PROVIDED RECORDS —
┌──
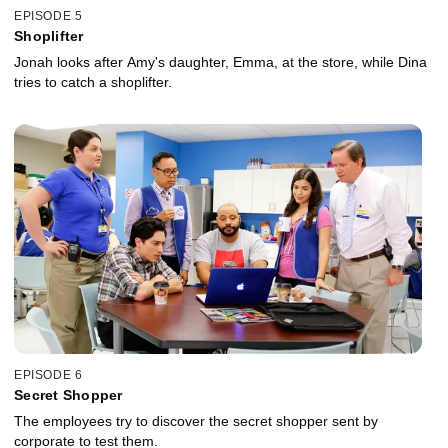
EPISODE 5
Shoplifter
Jonah looks after Amy's daughter, Emma, at the store, while Dina
tries to catch a shoplifter.
EPISODE 6
Secret Shopper
The employees try to discover the secret shopper sent by
corporate to test them.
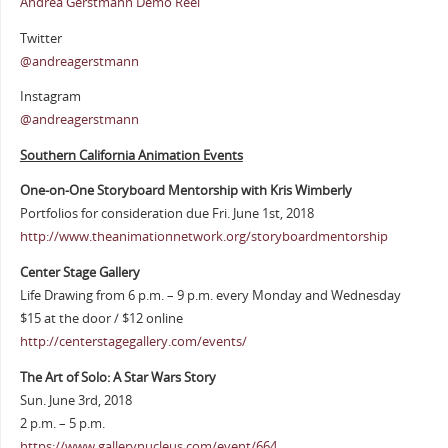
Andrea Gerstmann Demo Reel
Twitter
@andreagerstmann
Instagram
@andreagerstmann
Southern California Animation Events
One-on-One Storyboard Mentorship with Kris Wimberly
Portfolios for consideration due Fri. June 1st, 2018
http://www.theanimationnetwork.org/storyboardmentorship
Center Stage Gallery
Life Drawing from 6 p.m. – 9 p.m. every Monday and Wednesday
$15 at the door / $12 online
http://centerstagegallery.com/events/
The Art of Solo: A Star Wars Story
Sun. June 3rd, 2018
2 p.m. – 5 p.m.
https://www.gallerynucleus.com/event/664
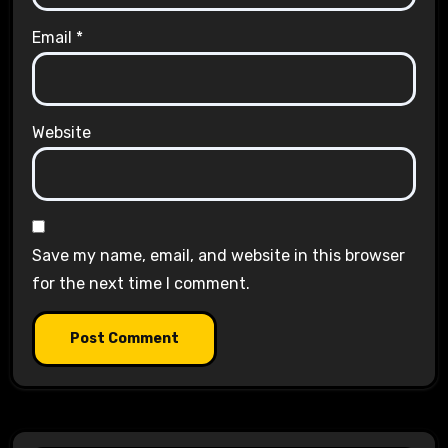
Email
*
Website
Save my name, email, and website in this browser
for the next time I comment.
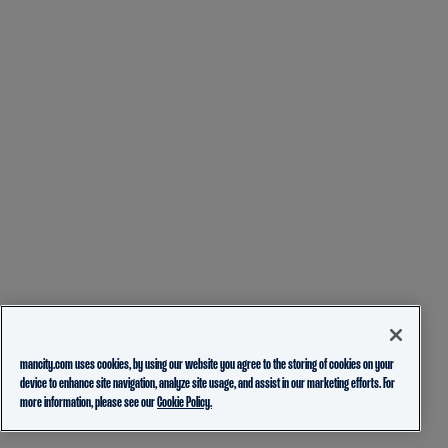
mancity.com uses cookies, by using our website you agree to the storing of cookies on your
device to enhance site navigation, analyze site usage, and assist in our marketing efforts. For
more information, please see our
Cookie Policy.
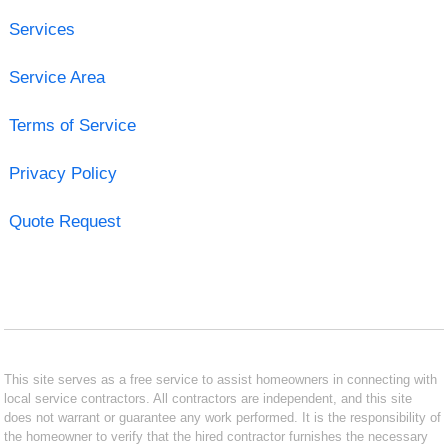
Services
Service Area
Terms of Service
Privacy Policy
Quote Request
This site serves as a free service to assist homeowners in connecting with
local service contractors. All contractors are independent, and this site
does not warrant or guarantee any work performed. It is the responsibility of
the homeowner to verify that the hired contractor furnishes the necessary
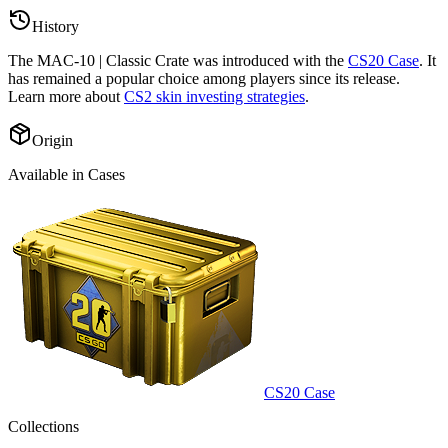
History
The
MAC-10 | Classic Crate
was introduced with the
CS20 Case
. It
has remained a popular choice among players since its release.
Learn more about
CS2 skin investing strategies
.
Origin
Available in Cases
CS20 Case
Collections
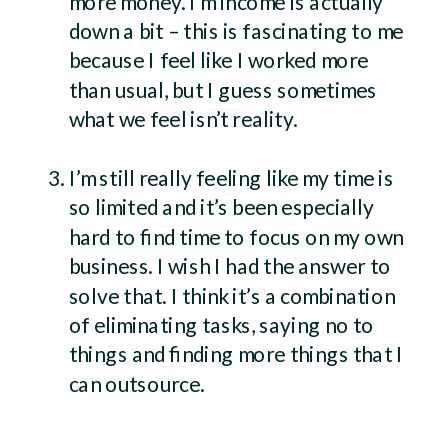
more money. I’m income is actually
down a bit – this is fascinating to me
because I feel like I worked more
than usual, but I guess sometimes
what we feel isn’t reality.
I’m still really feeling like my time is
so limited and it’s been especially
hard to find time to focus on my own
business. I wish I had the answer to
solve that. I think it’s a combination
of eliminating tasks, saying no to
things and finding more things that I
can outsource.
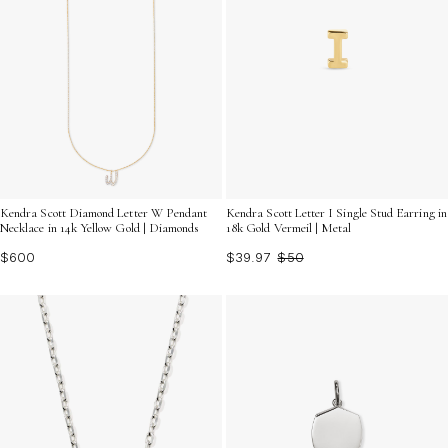
Kendra Scott Diamond Letter W Pendant
Kendra Scott Letter I Single Stud Earring in
Necklace in 14k Yellow Gold | Diamonds
18k Gold Vermeil | Metal
$600
$39.97
$50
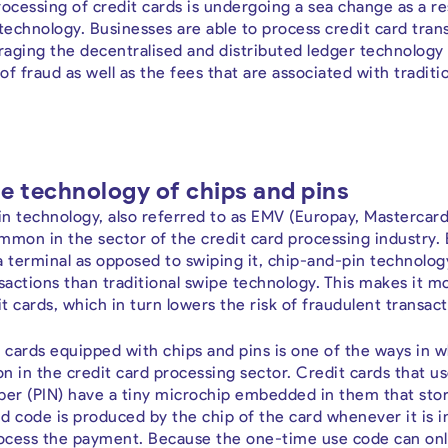
ocessing of credit cards is undergoing a sea change as a res
echnology. Businesses are able to process credit card trans
aging the decentralised and distributed ledger technology 
 of fraud as well as the fees that are associated with tradit
e technology of chips and pins
n technology, also referred to as EMV (Europay, Mastercard, 
mmon in the sector of the credit card processing industry. 
o a terminal as opposed to swiping it, chip-and-pin technol
ctions than traditional swipe technology. This makes it mor
 cards, which in turn lowers the risk of fraudulent transact
t cards equipped with chips and pins is one of the ways in 
on in the credit card processing sector. Credit cards that u
ber (PIN) have a tiny microchip embedded in them that stor
d code is produced by the chip of the card whenever it is i
process the payment. Because the one-time use code can onl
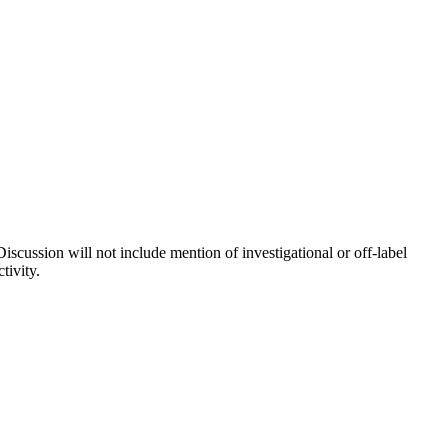
iscussion will not include mention of investigational or off-label
tivity.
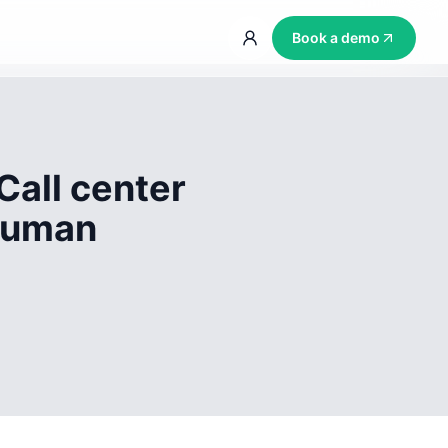
Book a demo
Call center
 human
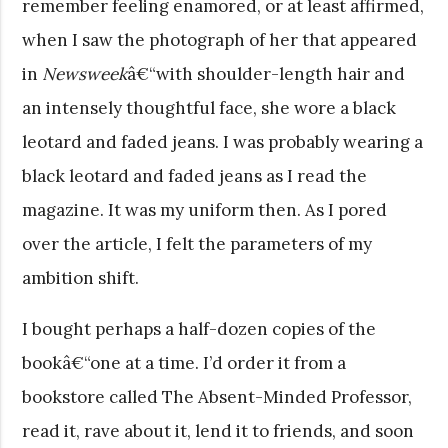
remember feeling enamored, or at least affirmed,
when I saw the photograph of her that appeared
in
Newsweek
â€“with shoulder-length hair and
an intensely thoughtful face, she wore a black
leotard and faded jeans. I was probably wearing a
black leotard and faded jeans as I read the
magazine. It was my uniform then. As I pored
over the article, I felt the parameters of my
ambition shift.
I bought perhaps a half-dozen copies of the
bookâ€“one at a time. I’d order it from a
bookstore called The Absent-Minded Professor,
read it, rave about it, lend it to friends, and soon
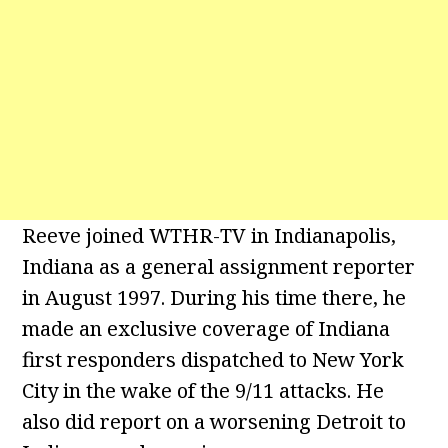
Reeve joined WTHR-TV in Indianapolis,
Indiana as a general assignment reporter
in August 1997. During his time there, he
made an exclusive coverage of Indiana
first responders dispatched to New York
City in the wake of the 9/11 attacks. He
also did report on a worsening Detroit to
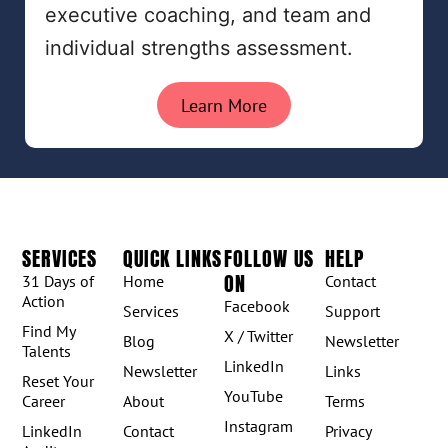
executive coaching, and team and
individual strengths assessment.
Learn More
SERVICES
QUICK LINKS
FOLLOW US
HELP
ON
31 Days of
Home
Contact
Action
Facebook
Services
Support
Find My
X / Twitter
Blog
Newsletter
Talents
LinkedIn
Newsletter
Links
Reset Your
YouTube
Career
About
Terms
Instagram
LinkedIn
Contact
Privacy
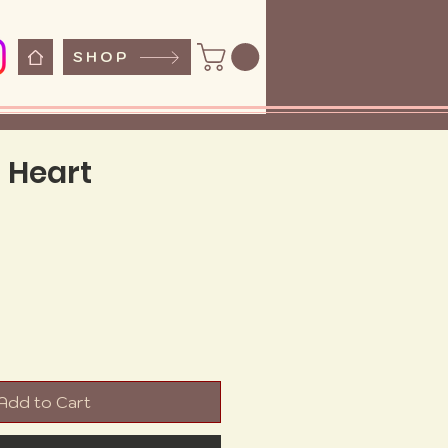
SHOP
 Heart
e
Add to Cart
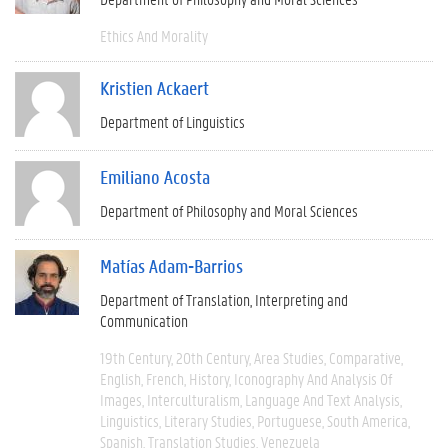
Ethics And Morality
Kristien Ackaert
Department of Linguistics
Emiliano Acosta
Department of Philosophy and Moral Sciences
Matías Adam-Barrios
Department of Translation, Interpreting and
Communication
19th Century
20th Century
Area Studies
Comparative
English
French
History
Iconography And Analysis Of
Images
Interculturalism
Language And Text Analysis
Linguistics
Literary Studies
Portuguese
South America
Spanish
Translation Studies
Venezuela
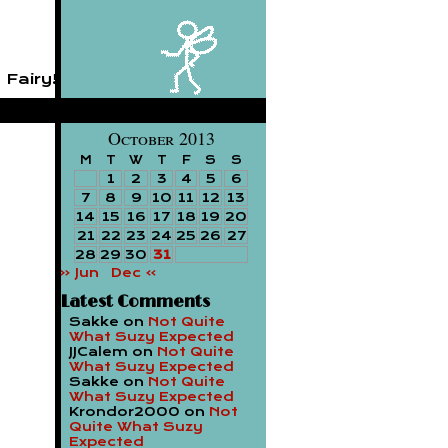
 Fairy!
October 2013
M
T
W
T
F
S
S
1
2
3
4
5
6
7
8
9
10
11
12
13
14
15
16
17
18
19
20
21
22
23
24
25
26
27
28
29
30
31
« Jun
Dec »
Latest Comments
Sakke
on
Not Quite
What Suzy Expected
JJCalem
on
Not Quite
What Suzy Expected
Sakke
on
Not Quite
What Suzy Expected
Krondor2000
on
Not
Quite What Suzy
Expected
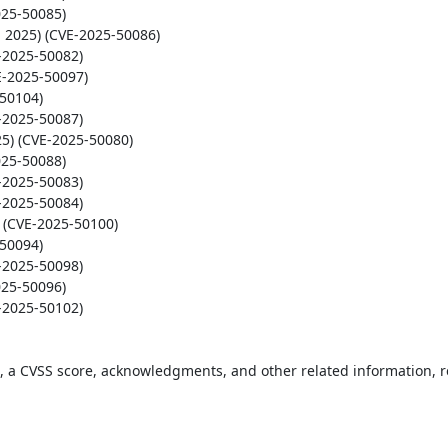
t, a CVSS score, acknowledgments, and other related information, re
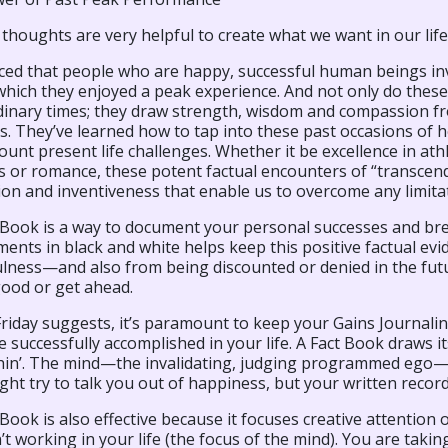
 thoughts are very helpful to create what we want in our life
ticed that people who are happy, successful human beings in
 which they enjoyed a peak experience. And not only do the
dinary times; they draw strength, wisdom and compassion f
ss. They’ve learned how to tap into these past occasions o
unt present life challenges. Whether it be excellence in athle
 or romance, these potent factual encounters of “transcende
ion and inventiveness that enable us to overcome any limita
Book is a way to document your personal successes and break
ents in black and white helps keep this positive factual ev
lness—and also from being discounted or denied in the futur
good or get ahead.
Friday suggests, it’s paramount to keep your Gains Journalin
 successfully accomplished in your life. A Fact Book draws it
hin’. The mind—the invalidating, judging programmed ego—can
ight try to talk you out of happiness, but your written recor
Book is also effective because it focuses creative attention o
’t working in your life (the focus of the mind). You are taki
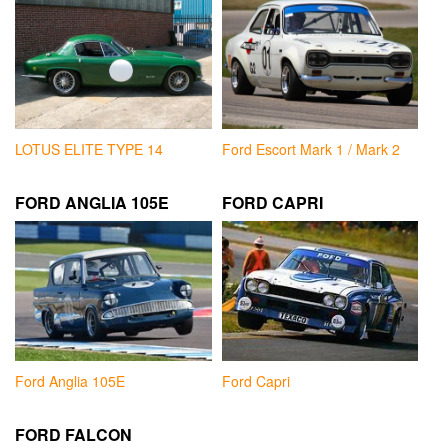
LOTUS ELITE TYPE 14
Ford Escort Mark 1 / Mark 2
FORD ANGLIA 105E
FORD CAPRI
Ford Anglia 105E
Ford Capri
FORD FALCON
└──
WORK INSTRUCTION —
Identify each line in the records above containing the word "processing"; copy those lines.

FINISHED TASK —
mmon in the sector of the credit card processing industry. 
on in the credit card processing sector. Credit cards that u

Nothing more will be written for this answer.